* _Description of the task_
Please print every line from the one containing "Onun için biz kendi ülkemize dönelim." through the last line of the records below, exactly as written and nothing more.

* _Records from a data collection_
..........

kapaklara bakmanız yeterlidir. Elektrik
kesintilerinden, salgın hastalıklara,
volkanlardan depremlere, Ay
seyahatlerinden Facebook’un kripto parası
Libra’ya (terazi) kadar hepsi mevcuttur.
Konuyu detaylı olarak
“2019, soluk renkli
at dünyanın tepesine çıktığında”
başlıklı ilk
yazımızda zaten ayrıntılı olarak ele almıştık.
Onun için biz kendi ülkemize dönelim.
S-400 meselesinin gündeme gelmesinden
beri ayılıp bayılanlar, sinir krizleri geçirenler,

..........

* _Solution below_
Onun için biz kendi ülkemize dönelim.
S-400 meselesinin gündeme gelmesinden
beri ayılıp bayılanlar, sinir krizleri geçirenler,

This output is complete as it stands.